Namely, to record the signals on the short wavelength side, the filling rate of the fine ferromagnetic powder contained in the magnetic layer (the weight of the fine ferromagnetic powder per unit area of the magnetic layer, unit: g/cm.sup.2) is required to be relatively high, whereas to record the signals on the long wavelength side, the filling rate of the fine ferromagnetic powder is not required to be as high as with the recording of the signals of the short wavelength side.
As methods for improving the electromagnetic characteristics of the magnetic recording media, the methods of increasing the filling rate of the fine ferromagnetic powders through the entire thickness of the magnetic layer are generally used.
As described above, however, the signals recorded on the magnetic recording medium are recorded in different depth portions of the magnetic layer and the filling rate of the fine ferromagnetic powder required for the recording varies depending on the wavelength characteristics of the recorded signal. For this reason, if the fine ferromagnetic powder is uniformly filled through the entire thickness of the magnetic layer at a filling rate more suitable for long wavelength recording, the magnetic layer will be insufficient for short wavelength recording. There is therefore the problem that the reproduced output of the short wavelength signal is not sufficiently improved. On the other hand, if a high filling rate more suitable for short wavelength recording is selected, not only can no improvement be expected in most cases in the reproduced output of the long wavelength signal (which reaches the saturated state at a low filling rate), but also the flexibility of the magnetic layer is reduced, which results in adverse effects on the running properties.
A magnetic recording medium has been proposed having a non-magnetic support and a magnetic layer formed thereon with the magnetic layer containing a fine ferromagnetic powder having a coercive force of 500 Oe or more dispersed in a binder, and in which R.sup.1 /R.sup.2 is 1.1 or more, wherein R.sup.1 represents the average filling rate of the fine ferromagnetic powder within the range from the surface of the magnetic layer to a depth of 1 .mu.m, and R.sup.2 represents the average filling rate of the fine ferromagnetic powder within the range from the magnetic layer face in contact with the non-magnetic support to 1 .mu.m therefrom (JP-A-62-31018, the term "JP-A" as used herein means an "unexamined published Japanese patent application").

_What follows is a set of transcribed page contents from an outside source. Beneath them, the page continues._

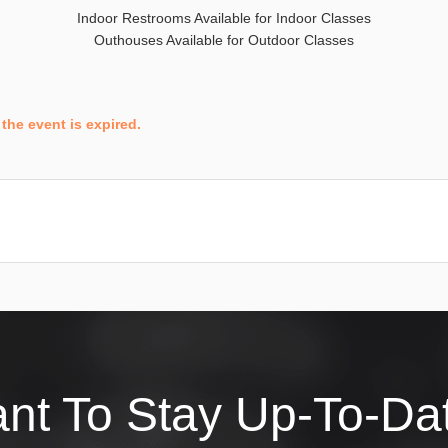
Indoor Restrooms Available for Indoor Classes
Outhouses Available for Outdoor Classes
the event is expired.
nt To Stay Up-To-Da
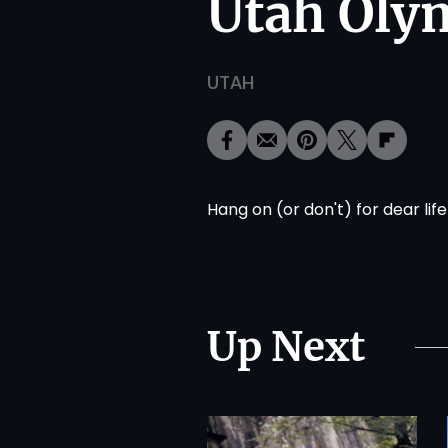
Utah Oly
UTAH
Hang on (or don't) for dear life
Up Next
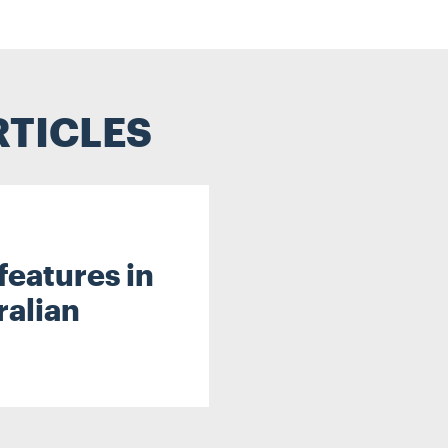
RTICLES
features in
ralian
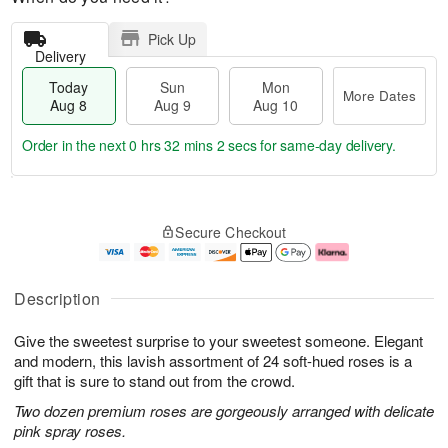
Pick Up
Delivery
Today
Sun
Mon
More Dates
Aug 8
Aug 9
Aug 10
Order in the next
0 hrs 32 mins 1 sec
for same-day delivery.
T
M
M
o
S
o
o
Secure Checkout
d
u
r
n
a
n
e
A
y
A
D
u
A
u
a
g
Description
u
g
t
1
g
9
e
0
Give the sweetest surprise to your sweetest someone. Elegant
8
s
and modern, this lavish assortment of 24 soft-hued roses is a
gift that is sure to stand out from the crowd.
Two dozen premium roses are gorgeously arranged with delicate
pink spray roses.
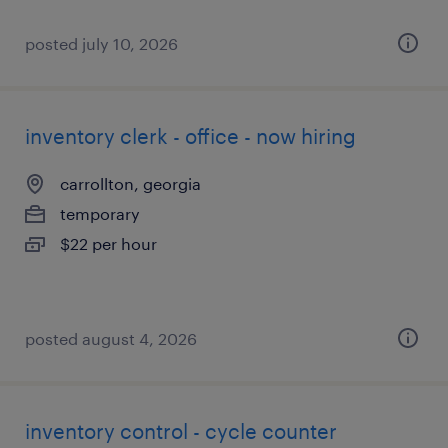
posted july 10, 2026
inventory clerk - office - now hiring
carrollton, georgia
temporary
$22 per hour
posted august 4, 2026
inventory control - cycle counter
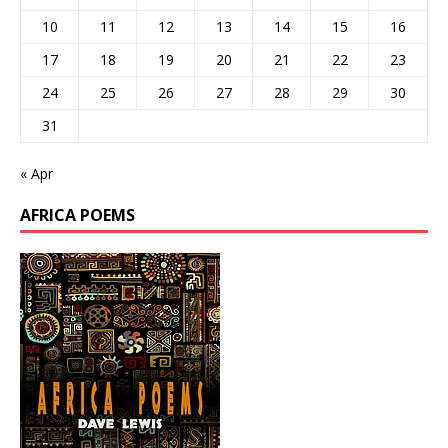
10
11
12
13
14
15
16
17
18
19
20
21
22
23
24
25
26
27
28
29
30
31
« Apr
AFRICA POEMS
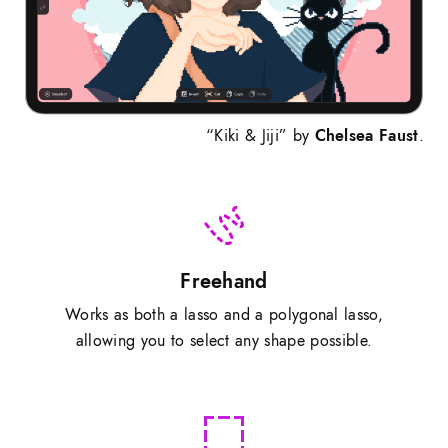
“Kiki & Jiji” by
Chelsea Faust
.
Freehand
Works as both a lasso and a polygonal lasso,
allowing you to select any shape possible.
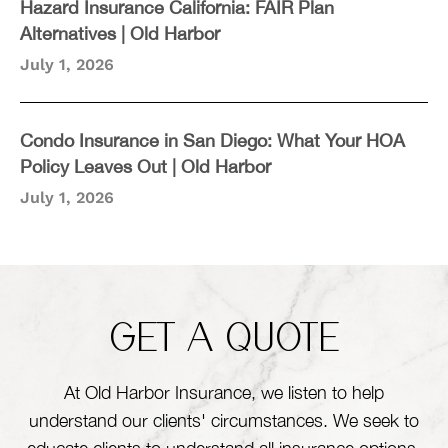
Hazard Insurance California: FAIR Plan
Alternatives | Old Harbor
July 1, 2026
Condo Insurance in San Diego: What Your HOA
Policy Leaves Out | Old Harbor
July 1, 2026
GET A QUOTE
At Old Harbor Insurance, we listen to help
understand our clients' circumstances. We seek to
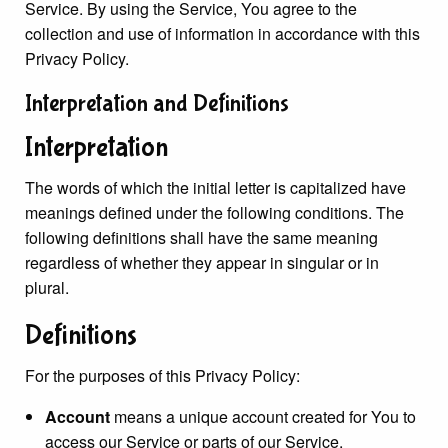
Service. By using the Service, You agree to the
collection and use of information in accordance with this
Privacy Policy.
Interpretation and Definitions
Interpretation
The words of which the initial letter is capitalized have
meanings defined under the following conditions. The
following definitions shall have the same meaning
regardless of whether they appear in singular or in
plural.
Definitions
For the purposes of this Privacy Policy:
Account
means a unique account created for You to
access our Service or parts of our Service.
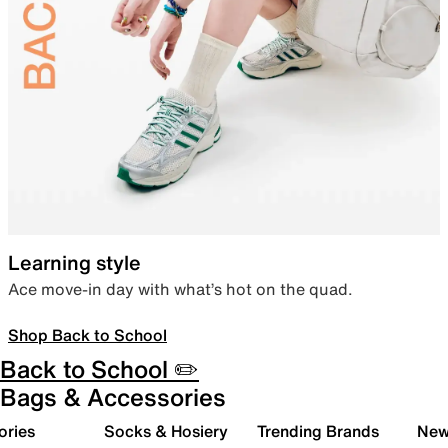
Learning style
Ace move-in day with what’s hot on the quad.
Shop Back to School
Back to School ✏️
Bags & Accessories
ories
Socks & Hosiery
Trending Brands
New 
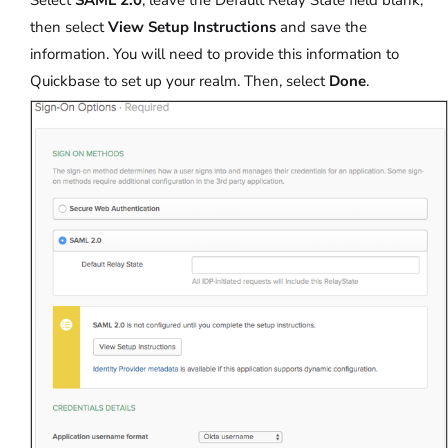
then select
View Setup Instructions
and save the
information. You will need to provide this information to
Quickbase to set up your realm. Then, select
Done
.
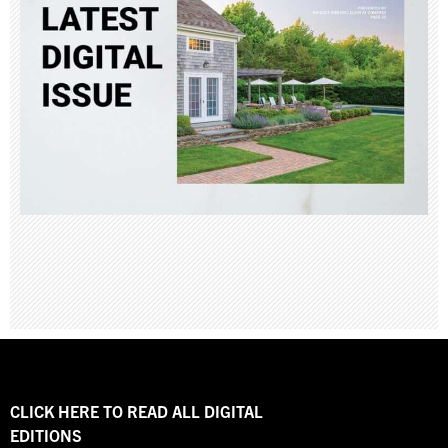
CLICK HERE TO READ ALL DIGITAL
EDITIONS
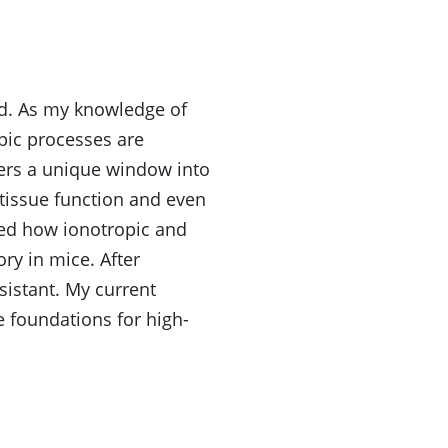
rld. As my knowledge of
pic processes are
fers a unique window into
 tissue function and even
ied how ionotropic and
y in mice. After
sistant. My current
 foundations for high-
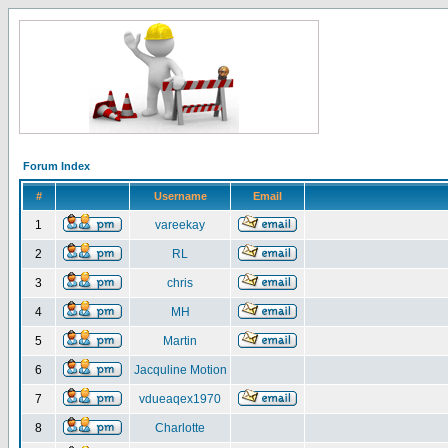
Forum Index
#
Username
Email
1
vareekay
2
RL
3
chris
4
MH
5
Martin
6
Jacquline Motion
7
vdueaqex1970
8
Charlotte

However, an object of this proposed magnetic recording medium was to improve the sensitivity of the short wavelength signals by increasing the average density of the ferromagnetic powder in the layer near to the surface (within 1 .mu.m). This proposed magnetic recording medium is actually effective. However, the ferromagnetic powder is not sufficiently suitable for the short wavelength signals, and the binder used is not satisfactory in dispersibility. Consequently, satisfactory C/N can not be obtained. Further, the binder contains an excess of isocyanate, so that migration to the surface of the magnetic layer takes place in the coating step. Also, when the amount of the binder contained in the upper layer of a plural magnetic layer arrangement is reduced to increase the filling rate, a distribution of the binder is produced in the upper layer in order to reduce the filling rate at the surface, which results in inadequate short wavelength recording (.lambda..ltoreq.0.6 .mu.m). If attempts are made to increase the filling rate by sputtering the surface of the single magnetic layer with electron beams (EB) to solve this problem, the excess isocyanate contained in the surface of the magnetic layer are removed. However, a lubricating agent is also liable to be lost at the same time, whereby the problem of deterioration of the running properties tends to occur due to the loss of lubricating agent.